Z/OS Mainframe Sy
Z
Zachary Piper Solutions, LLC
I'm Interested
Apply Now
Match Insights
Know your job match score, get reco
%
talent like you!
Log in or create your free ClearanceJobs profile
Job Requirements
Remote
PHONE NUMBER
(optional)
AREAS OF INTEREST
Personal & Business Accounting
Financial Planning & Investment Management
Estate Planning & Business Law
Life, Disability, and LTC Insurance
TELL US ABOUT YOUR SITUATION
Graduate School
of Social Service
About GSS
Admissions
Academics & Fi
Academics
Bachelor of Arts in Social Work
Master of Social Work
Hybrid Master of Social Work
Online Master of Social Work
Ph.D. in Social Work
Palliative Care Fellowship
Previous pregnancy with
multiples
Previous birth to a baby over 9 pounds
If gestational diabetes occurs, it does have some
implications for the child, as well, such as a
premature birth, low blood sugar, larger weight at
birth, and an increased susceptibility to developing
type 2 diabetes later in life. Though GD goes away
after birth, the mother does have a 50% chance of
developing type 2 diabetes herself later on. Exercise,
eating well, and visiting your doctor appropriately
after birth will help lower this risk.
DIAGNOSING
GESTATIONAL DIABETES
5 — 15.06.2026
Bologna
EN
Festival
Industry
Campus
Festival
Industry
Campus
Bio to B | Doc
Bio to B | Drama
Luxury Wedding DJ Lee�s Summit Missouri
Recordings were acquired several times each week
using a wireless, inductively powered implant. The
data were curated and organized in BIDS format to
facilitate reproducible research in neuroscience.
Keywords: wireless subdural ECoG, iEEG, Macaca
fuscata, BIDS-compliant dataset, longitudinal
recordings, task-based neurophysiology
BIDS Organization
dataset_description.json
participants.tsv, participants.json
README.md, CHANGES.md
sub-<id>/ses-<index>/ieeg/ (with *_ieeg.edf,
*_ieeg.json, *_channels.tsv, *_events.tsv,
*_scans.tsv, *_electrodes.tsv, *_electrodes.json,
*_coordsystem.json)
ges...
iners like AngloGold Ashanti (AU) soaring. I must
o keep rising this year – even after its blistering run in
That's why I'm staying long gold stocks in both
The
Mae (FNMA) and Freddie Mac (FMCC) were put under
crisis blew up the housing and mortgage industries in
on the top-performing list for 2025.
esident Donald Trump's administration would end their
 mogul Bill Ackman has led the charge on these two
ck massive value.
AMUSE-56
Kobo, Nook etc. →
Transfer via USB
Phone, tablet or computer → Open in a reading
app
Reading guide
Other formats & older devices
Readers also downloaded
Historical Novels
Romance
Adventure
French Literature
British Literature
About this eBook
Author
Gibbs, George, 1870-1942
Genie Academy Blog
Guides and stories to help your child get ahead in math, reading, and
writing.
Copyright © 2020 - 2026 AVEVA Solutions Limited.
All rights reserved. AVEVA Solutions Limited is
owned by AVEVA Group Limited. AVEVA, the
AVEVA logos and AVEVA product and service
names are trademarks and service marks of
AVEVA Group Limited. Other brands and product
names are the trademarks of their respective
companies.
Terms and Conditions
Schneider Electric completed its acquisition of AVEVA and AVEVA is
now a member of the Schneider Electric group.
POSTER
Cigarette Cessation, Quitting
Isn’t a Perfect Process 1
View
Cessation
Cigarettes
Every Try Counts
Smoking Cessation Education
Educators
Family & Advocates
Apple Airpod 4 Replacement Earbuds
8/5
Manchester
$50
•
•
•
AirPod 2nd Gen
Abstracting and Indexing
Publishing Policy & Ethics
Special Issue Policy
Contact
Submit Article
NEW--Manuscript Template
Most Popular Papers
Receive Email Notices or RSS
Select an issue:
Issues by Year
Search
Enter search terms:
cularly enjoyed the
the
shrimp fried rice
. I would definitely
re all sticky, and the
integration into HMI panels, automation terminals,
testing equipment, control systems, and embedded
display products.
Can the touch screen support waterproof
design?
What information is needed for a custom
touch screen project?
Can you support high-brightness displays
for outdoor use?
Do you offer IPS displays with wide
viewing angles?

--*--

> **About this task**
Reproduce every line of the data above verbatim, preserving the original order and line breaks.

> **Result for this task**
Z/OS Mainframe Sy
Z
Zachary Piper Solutions, LLC
I'm Interested
Apply Now
Match Insights
Know your job match score, get reco
%
talent like you!
Log in or create your free ClearanceJobs profile
Job Requirements
Remote
PHONE NUMBER
(optional)
AREAS OF INTEREST
Personal & Business Accounting
Financial Planning & Investment Management
Estate Planning & Business Law
Life, Disability, and LTC Insurance
TELL US ABOUT YOUR SITUATION
Graduate School
of Social Service
About GSS
Admissions
Academics & Fi
Academics
Bachelor of Arts in Social Work
Master of Social Work
Hybrid Master of Social Work
Online Master of Social Work
Ph.D. in Social Work
Palliative Care Fellowship
Previous pregnancy with
multiples
Previous birth to a baby over 9 pounds
If gestational diabetes occurs, it does have some
implications for the child, as well, such as a
premature birth, low blood sugar, larger weight at
birth, and an increased susceptibility to developing
type 2 diabetes later in life. Though GD goes away
after birth, the mother does have a 50% chance of
developing type 2 diabetes herself later on. Exercise,
eating well, and visiting your doctor appropriately
after birth will help lower this risk.
DIAGNOSING
GESTATIONAL DIABETES
5 — 15.06.2026
Bologna
EN
Festival
Industry
Campus
Festival
Industry
Campus
Bio to B | Doc
Bio to B | Drama
Luxury Wedding DJ Lee�s Summit Missouri
Recordings were acquired several times each week
using a wireless, inductively powered implant. The
data were curated and organized in BIDS format to
facilitate reproducible research in neuroscience.
Keywords: wireless subdural ECoG, iEEG, Macaca
fuscata, BIDS-compliant dataset, longitudinal
recordings, task-based neurophysiology
BIDS Organization
dataset_description.json
participants.tsv, participants.json
README.md, CHANGES.md
sub-<id>/ses-<index>/ieeg/ (with *_ieeg.edf,
*_ieeg.json, *_channels.tsv, *_events.tsv,
*_scans.tsv, *_electrodes.tsv, *_electrodes.json,
*_coordsystem.json)
ges...
iners like AngloGold Ashanti (AU) soaring. I must
o keep rising this year – even after its blistering run in
That's why I'm staying long gold stocks in both
The
Mae (FNMA) and Freddie Mac (FMCC) were put under
crisis blew up the housing and mortgage industries in
on the top-performing list for 2025.
esident Donald Trump's administration would end their
 mogul Bill Ackman has led the charge on these two
ck massive value.
AMUSE-56
Kobo, Nook etc. →
Transfer via USB
Phone, tablet or computer → Open in a reading
app
Reading guide
Other formats & older devices
Readers also downloaded
Historical Novels
Romance
Adventure
French Literature
British Literature
About this eBook
Author
Gibbs, George, 1870-1942
Genie Academy Blog
Guides and stories to help your child get ahead in math, reading, and
writing.
Copyright © 2020 - 2026 AVEVA Solutions Limited.
All rights reserved. AVEVA Solutions Limited is
owned by AVEVA Group Limited. AVEVA, the
AVEVA logos and AVEVA product and service
names are trademarks and service marks of
AVEVA Group Limited. Other brands and product
names are the trademarks of their respective
companies.
Terms and Conditions
Schneider Electric completed its acquisition of AVEVA and AVEVA is
now a member of the Schneider Electric group.
POSTER
Cigarette Cessation, Quitting
Isn’t a Perfect Process 1
View
Cessation
Cigarettes
Every Try Counts
Smoking Cessation Education
Educators
Family & Advocates
Apple Airpod 4 Replacement Earbuds
8/5
Manchester
$50
•
•
•
AirPod 2nd Gen
Abstracting and Indexing
Publishing Policy & Ethics
Special Issue Policy
Contact
Submit Article
NEW--Manuscript Template
Most Popular Papers
Receive Email Notices or RSS
Select an issue:
Issues by Year
Search
Enter search terms:
cularly enjoyed the
the
shrimp fried rice
. I would definitely
re all sticky, and the
integration into HMI panels, automation terminals,
testing equipment, control systems, and embedded
display products.
Can the touch screen support waterproof
design?
What information is needed for a custom
touch screen project?
Can you support high-brightness displays
for outdoor use?
Do you offer IPS displays with wide
viewing angles?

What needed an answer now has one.